Cependant, cette évolution sera sans doute à renégocier dans le cadre de la prochaine loi de programmation au regard du climat bouillonnant que je viens d’évoquer. Le RDSE sera vigilant sur ce projet de loi très attendu.

Pour le moment, les nouveaux moyens de la mission permettront – cela a été rappelé – de déployer 1 500 emplois supplémentaires pour le renseignement et la sécurité, et d’alimenter l’entretien des matériels, tout en poursuivant les grands programmes.

Je pense notamment aux véhicules du programme Scorpion, aux capacités de communication satellitaire au travers de Syracuse, aux avions ravitailleurs multirôles ou encore aux hélicoptères de nouvelle génération.

Je n’oublie pas la reconstitution des stocks de munitions, pour lesquels le Sénat s’était fortement inquiété en début d’année.

Si rien ne doit être négligé, je mettrai l’accent sur l’aviation de chasse, qui est cruciale dans le cadre de combats de haute intensité à fort niveau d’attrition. Le projet de loi de finances prévoit pour le Rafale 6 milliards d’euros d’autorisations d’engagement en 2023.
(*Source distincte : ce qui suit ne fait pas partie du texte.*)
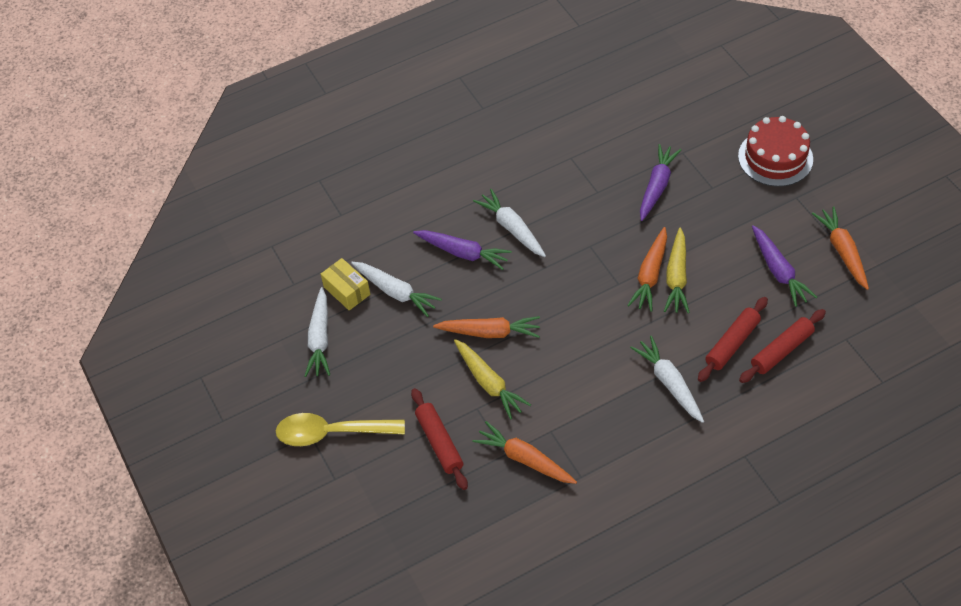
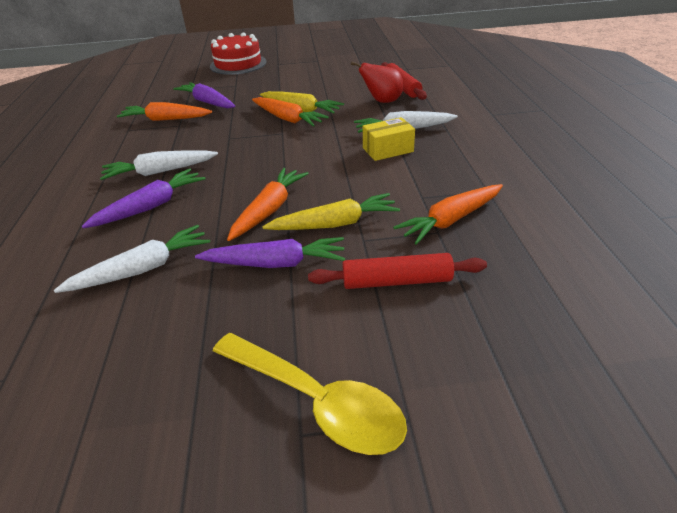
camera: 70 degrees left, 15 degrees down
(320, 338) = (134, 370): white carrot -> none
(331, 433) = (317, 401): yellow spoon -> yellow spoon turned 75 degrees counterclockwise
(347, 291) = (88, 317): yellow box -> yellow box (388, 150)
(732, 343) = (382, 101): red rolling pin -> red pear
(778, 271) = (332, 77): purple carrot -> purple carrot (275, 263)
(842, 252) = (336, 59): orange carrot -> orange carrot (166, 119)

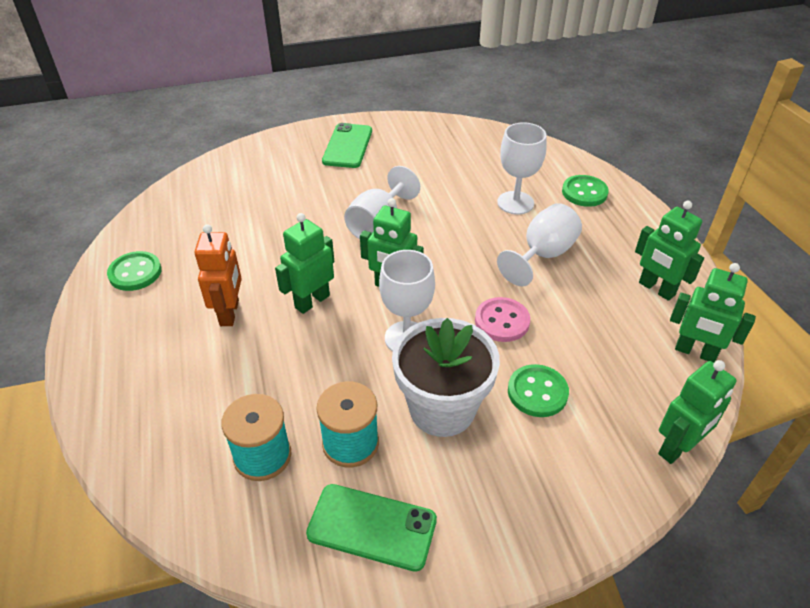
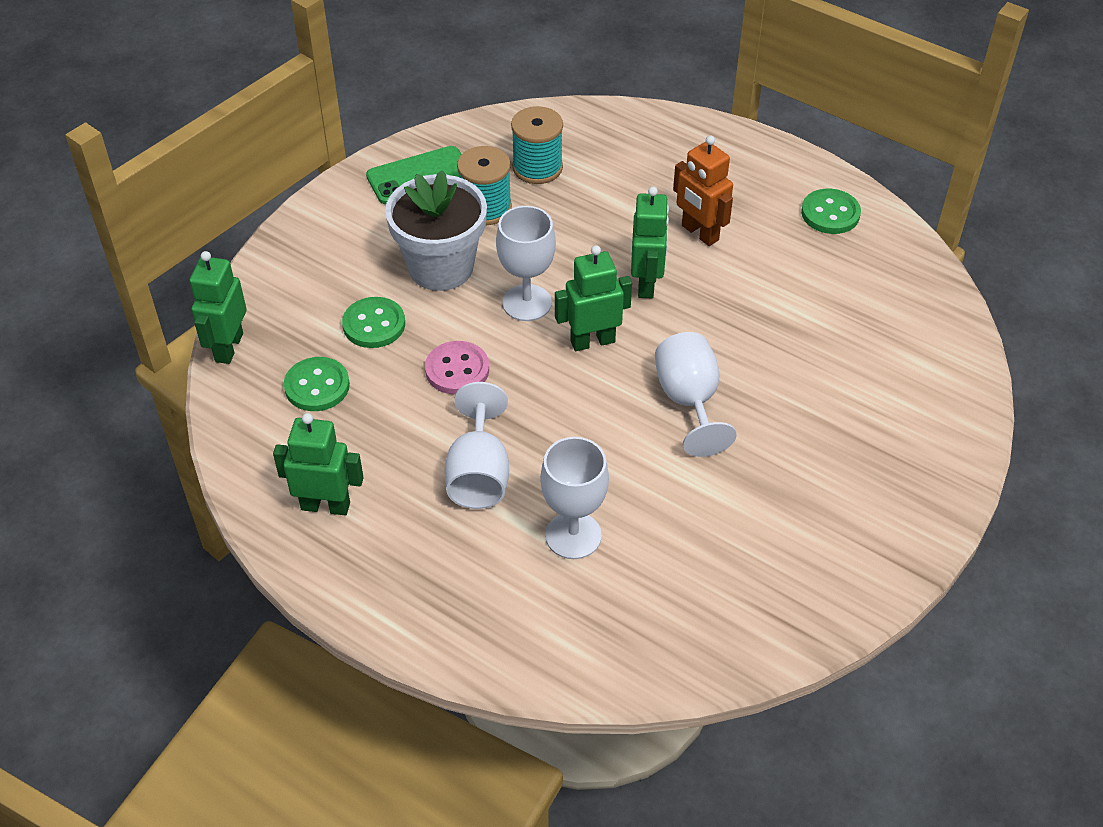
camera: 140 degrees right, 5 degrees up
(347, 146) = (872, 494): green phone -> none
(584, 192) = (503, 614): green button -> green button (317, 386)
(695, 352) = (250, 449): green robot -> none

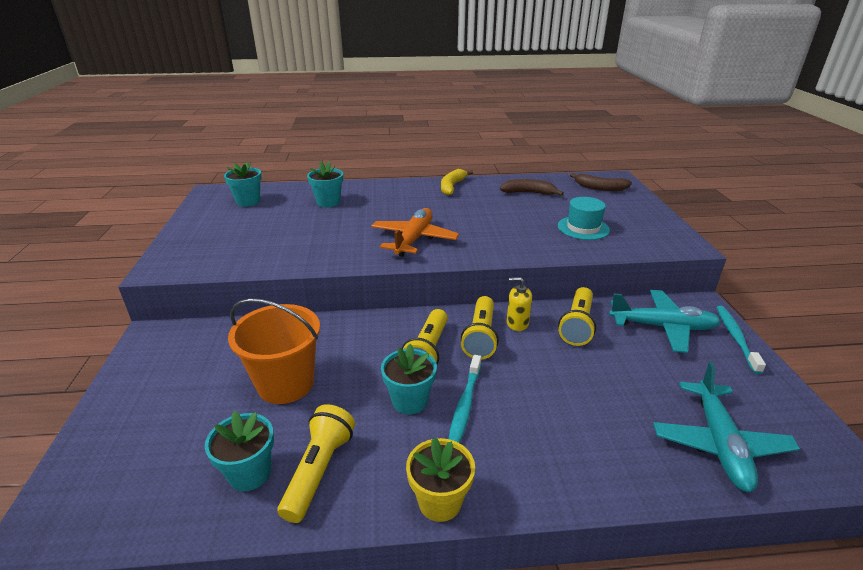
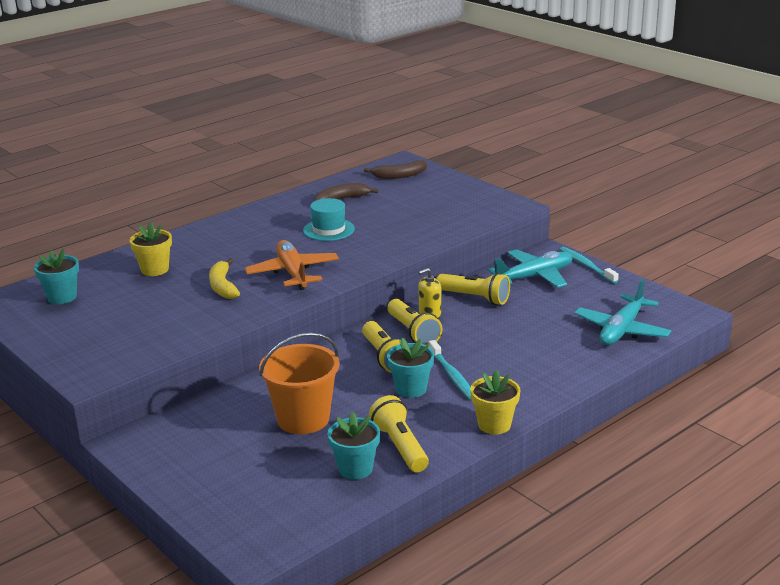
camera: 35 degrees left, 5 degrees down
(328, 202) = (155, 269): turquoise flower pot -> yellow flower pot
(452, 186) = (260, 215): yellow banana -> yellow banana (222, 286)
(577, 325) = (475, 298): yellow flashlight -> yellow flashlight turned 45 degrees counterclockwise
(583, 228) = (424, 216): turquoise hat -> turquoise hat (328, 230)
(719, 443) = (621, 330): turquoise plane -> turquoise plane turned 60 degrees clockwise

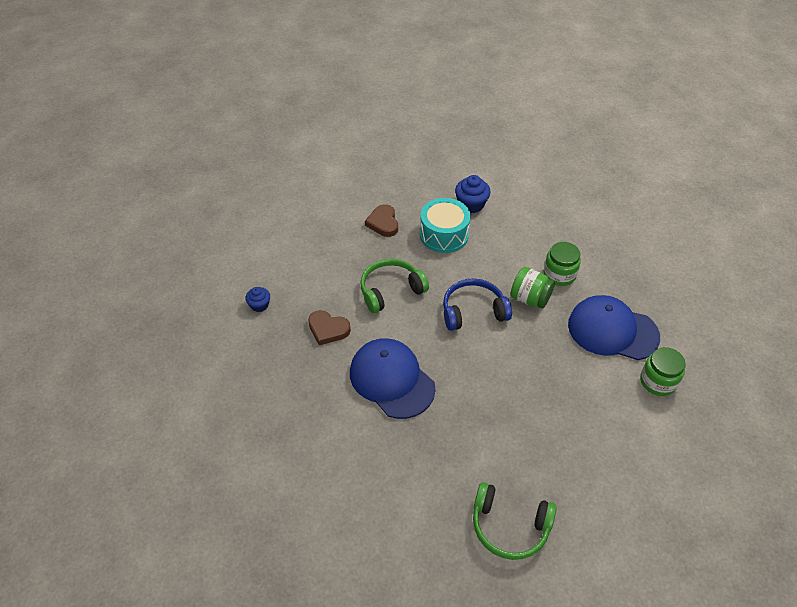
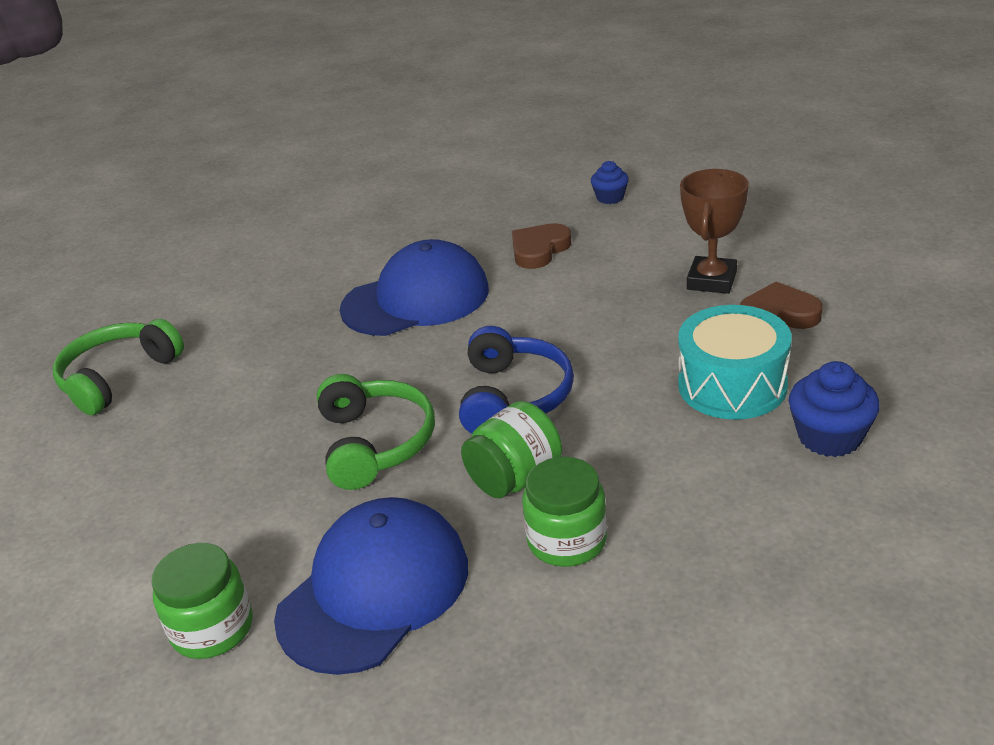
camera: 110 degrees right, 15 degrees down
(355, 249) = (712, 280): none -> brown trophy
(391, 290) = (599, 310): green headphones -> green headphones (375, 443)

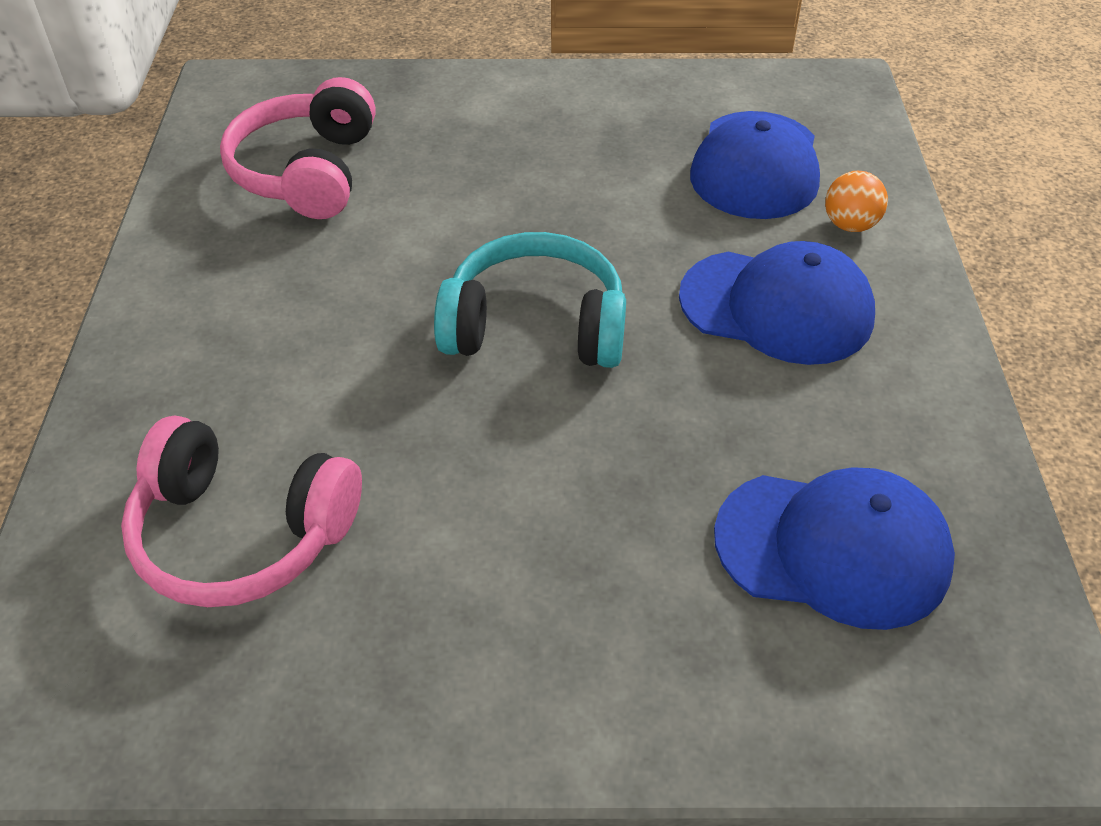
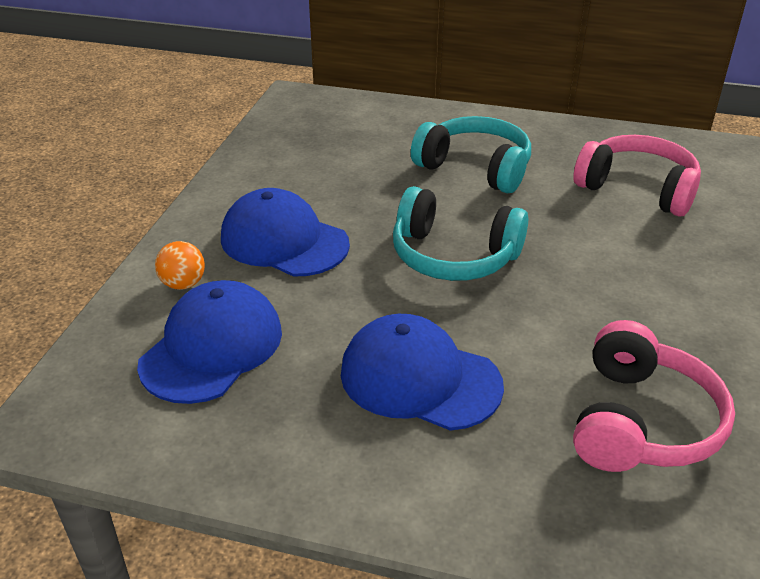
camera: 165 degrees left, 10 degrees down
(547, 531) = (475, 168): none -> turquoise headphones
(833, 548) = (338, 144): blue cap -> blue cap (420, 379)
Sans épuiser tout le spectre capacitaire, je dirais quelques mots de la marine.

Je m’inquiète du taux de disponibilité technique opérationnelle des matériels de la marine, qui montre des résultats légèrement en deçà des prévisions.

En revanche, je me réjouis de la mise en service du second sous-marin nucléaire d’attaque, de type Barracuda, le Duguay-Trouin, de celle du premier bâtiment ravitailleur de forces et du premier patrouilleur d’outre-mer, ainsi que du premier module de lutte contre les mines, constitué de drones : le fameux Slamf.

Pour autant, toutes ces avancées concrètes ne me rendent pas sourd aux observations pertinentes exprimées par mes collègues rapporteurs.

Il y a, bien entendu, la question de l’inflation, qui relativise en effet une partie de l’effort budgétaire. Le report de charges comme solution, c’est reculer pour mieux sauter.

Une nouvelle fois, la provision Opex-missions intérieures (Missint) est sous-dimensionnée.

Tout d’abord, si le conflit ukrainien a tendance à l’occulter, nous n’en avons pas fini de la lutte contre le djihadisme dans la bande sahélo-saharienne.

Sur le front de l’Europe, c’est l’engagement de l’armée de terre française avec la réassurance sur le flanc Est de l’Otan en Roumanie qui va peser.

Sans méconnaître le contexte économique difficile, il sera par conséquent nécessaire d’amplifier les efforts budgétaires, d’autant que notre soutien à l’Ukraine nous conduira probablement à poursuivre la cession de matériel.

La crédibilité de notre armée, c’est aussi l’assurance d’apparaître comme un allié exemplaire au sein de l’espace euro-atlantique et d’être, en même temps, le moteur de l’autonomie stratégique européenne.

Sur ce dernier point, j’ai une inquiétude contrebalancée par une satisfaction. Le Scaf semble relancé, selon l’avionneur français Dassault. J’espère que cela illustre un retour à de bonnes relations entre Paris et Berlin. Mais il faudra pour cela que l’Allemagne privilégie la coopération industrielle européenne.

Je pense notamment au projet, lancé par Berlin, de bouclier antimissile européen. À cet égard, mon groupe partage la position irritée de la France. Ce bouclier fait intervenir, outre le système américain Patriot, un système israélien – le fameux dôme de fer – qui est concurrence avec le système franco-italien de défense aérienne sol-air de moyenne portée dit « Mamba ».

Si cette situation est inconfortable, elle peut aussi nous inciter à renforcer encore les moyens de notre défense pour en montrer l’excellence à nos partenaires, gage de notre crédibilité, et avant tout de la sécurité collective.

Aussi, le RDSE votera les crédits de la mission.